■ **Prompt**: Run through the records and show each line that includes the string "lines".

---- Dataset records

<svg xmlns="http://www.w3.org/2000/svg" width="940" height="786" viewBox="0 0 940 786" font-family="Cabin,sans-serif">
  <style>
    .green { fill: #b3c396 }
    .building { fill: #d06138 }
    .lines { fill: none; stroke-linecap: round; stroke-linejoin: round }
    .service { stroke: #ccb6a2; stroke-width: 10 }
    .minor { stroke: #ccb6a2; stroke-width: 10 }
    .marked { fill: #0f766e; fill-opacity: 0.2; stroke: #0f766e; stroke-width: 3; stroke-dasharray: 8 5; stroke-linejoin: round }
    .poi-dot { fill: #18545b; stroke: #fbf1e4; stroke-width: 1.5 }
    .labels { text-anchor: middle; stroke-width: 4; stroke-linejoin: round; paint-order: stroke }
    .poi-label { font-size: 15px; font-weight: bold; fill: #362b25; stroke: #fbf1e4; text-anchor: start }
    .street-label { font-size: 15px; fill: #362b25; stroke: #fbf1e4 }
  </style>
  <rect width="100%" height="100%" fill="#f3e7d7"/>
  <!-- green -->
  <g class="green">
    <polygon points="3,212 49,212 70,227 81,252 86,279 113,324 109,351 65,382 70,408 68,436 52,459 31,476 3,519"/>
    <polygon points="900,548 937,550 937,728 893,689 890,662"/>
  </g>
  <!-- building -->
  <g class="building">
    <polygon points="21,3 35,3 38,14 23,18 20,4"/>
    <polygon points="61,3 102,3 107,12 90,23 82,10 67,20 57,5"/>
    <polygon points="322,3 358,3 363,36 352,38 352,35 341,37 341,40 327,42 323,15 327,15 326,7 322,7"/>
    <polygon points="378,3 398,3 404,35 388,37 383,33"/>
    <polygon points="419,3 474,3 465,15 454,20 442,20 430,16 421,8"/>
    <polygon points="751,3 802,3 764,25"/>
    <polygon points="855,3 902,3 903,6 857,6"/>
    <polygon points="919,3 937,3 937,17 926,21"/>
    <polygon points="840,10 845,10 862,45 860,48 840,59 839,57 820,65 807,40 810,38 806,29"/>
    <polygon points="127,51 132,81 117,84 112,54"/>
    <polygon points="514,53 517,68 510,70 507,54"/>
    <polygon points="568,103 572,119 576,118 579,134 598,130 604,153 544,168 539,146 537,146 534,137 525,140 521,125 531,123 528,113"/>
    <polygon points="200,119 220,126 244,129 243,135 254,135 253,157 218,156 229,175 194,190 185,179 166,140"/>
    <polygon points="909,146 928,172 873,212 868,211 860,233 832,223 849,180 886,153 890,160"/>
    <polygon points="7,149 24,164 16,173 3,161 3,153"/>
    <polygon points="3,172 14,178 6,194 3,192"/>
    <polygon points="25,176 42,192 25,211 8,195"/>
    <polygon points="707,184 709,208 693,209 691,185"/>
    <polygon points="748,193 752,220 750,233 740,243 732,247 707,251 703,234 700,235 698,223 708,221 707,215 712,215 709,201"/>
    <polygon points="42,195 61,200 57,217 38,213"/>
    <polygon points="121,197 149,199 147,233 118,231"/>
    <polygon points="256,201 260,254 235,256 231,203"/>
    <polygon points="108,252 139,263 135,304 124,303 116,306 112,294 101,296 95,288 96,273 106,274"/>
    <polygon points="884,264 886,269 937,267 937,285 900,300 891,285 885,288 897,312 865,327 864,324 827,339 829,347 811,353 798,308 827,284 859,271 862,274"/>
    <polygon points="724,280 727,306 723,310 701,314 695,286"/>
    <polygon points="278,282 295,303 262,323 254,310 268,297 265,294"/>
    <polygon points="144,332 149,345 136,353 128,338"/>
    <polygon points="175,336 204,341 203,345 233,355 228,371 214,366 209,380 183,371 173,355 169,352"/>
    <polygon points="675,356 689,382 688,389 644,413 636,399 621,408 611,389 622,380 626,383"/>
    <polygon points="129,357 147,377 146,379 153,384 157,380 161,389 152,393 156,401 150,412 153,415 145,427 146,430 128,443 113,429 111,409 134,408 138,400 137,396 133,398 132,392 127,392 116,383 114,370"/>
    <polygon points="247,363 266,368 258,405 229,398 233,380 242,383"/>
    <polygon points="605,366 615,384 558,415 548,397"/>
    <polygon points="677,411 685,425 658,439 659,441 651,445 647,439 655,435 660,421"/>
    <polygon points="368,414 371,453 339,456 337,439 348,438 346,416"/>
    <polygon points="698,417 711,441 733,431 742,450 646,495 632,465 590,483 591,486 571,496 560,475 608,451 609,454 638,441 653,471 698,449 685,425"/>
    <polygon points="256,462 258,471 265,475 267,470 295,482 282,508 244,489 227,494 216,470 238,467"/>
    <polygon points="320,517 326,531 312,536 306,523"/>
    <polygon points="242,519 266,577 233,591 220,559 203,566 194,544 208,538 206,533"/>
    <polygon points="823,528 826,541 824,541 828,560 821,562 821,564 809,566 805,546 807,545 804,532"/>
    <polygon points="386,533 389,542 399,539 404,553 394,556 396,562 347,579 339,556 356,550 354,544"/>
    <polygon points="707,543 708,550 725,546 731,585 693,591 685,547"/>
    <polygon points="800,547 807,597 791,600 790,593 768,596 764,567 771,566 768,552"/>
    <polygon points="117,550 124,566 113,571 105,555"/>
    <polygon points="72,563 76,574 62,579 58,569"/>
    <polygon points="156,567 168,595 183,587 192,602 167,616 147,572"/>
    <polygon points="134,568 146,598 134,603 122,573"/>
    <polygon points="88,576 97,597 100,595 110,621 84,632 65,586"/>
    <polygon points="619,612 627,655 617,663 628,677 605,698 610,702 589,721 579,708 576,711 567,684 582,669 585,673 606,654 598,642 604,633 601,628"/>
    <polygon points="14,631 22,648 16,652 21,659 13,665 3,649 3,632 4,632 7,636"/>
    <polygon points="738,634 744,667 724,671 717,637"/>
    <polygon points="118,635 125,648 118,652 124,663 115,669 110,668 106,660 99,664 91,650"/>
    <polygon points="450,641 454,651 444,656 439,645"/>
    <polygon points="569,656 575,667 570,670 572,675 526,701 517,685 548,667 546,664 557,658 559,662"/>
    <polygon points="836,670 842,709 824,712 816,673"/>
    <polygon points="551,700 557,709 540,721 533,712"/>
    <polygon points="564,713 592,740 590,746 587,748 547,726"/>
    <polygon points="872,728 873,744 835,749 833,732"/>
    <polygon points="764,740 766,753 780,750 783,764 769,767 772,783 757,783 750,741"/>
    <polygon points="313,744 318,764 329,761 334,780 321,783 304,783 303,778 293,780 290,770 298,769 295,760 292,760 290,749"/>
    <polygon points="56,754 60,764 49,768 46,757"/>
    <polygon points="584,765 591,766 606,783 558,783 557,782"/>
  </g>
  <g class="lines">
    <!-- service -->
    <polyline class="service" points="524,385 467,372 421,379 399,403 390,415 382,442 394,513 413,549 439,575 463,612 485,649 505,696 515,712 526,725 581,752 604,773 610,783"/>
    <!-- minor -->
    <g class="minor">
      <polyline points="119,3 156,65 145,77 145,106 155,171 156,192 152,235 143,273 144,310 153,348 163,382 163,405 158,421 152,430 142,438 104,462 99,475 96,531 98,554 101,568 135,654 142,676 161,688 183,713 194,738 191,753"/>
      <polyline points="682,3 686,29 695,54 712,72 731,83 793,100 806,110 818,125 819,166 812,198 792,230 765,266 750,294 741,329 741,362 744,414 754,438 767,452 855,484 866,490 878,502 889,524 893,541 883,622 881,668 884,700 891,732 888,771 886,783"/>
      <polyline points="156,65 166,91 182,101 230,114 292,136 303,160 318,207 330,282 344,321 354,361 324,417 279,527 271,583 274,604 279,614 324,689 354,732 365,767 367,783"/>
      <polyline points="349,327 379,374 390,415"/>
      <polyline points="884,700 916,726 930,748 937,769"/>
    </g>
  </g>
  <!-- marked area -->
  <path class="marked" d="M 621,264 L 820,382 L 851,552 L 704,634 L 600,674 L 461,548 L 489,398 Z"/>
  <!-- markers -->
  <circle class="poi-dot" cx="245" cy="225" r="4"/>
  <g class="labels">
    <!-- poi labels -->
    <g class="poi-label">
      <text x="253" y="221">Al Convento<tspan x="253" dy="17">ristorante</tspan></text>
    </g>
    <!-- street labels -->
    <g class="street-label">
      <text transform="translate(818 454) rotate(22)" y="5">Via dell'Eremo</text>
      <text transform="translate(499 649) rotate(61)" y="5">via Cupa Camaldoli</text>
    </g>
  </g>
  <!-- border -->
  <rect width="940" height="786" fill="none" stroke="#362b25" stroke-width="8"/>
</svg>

--------

■ **Solution to this exercise**:
    .lines { fill: none; stroke-linecap: round; stroke-linejoin: round }
  <g class="lines">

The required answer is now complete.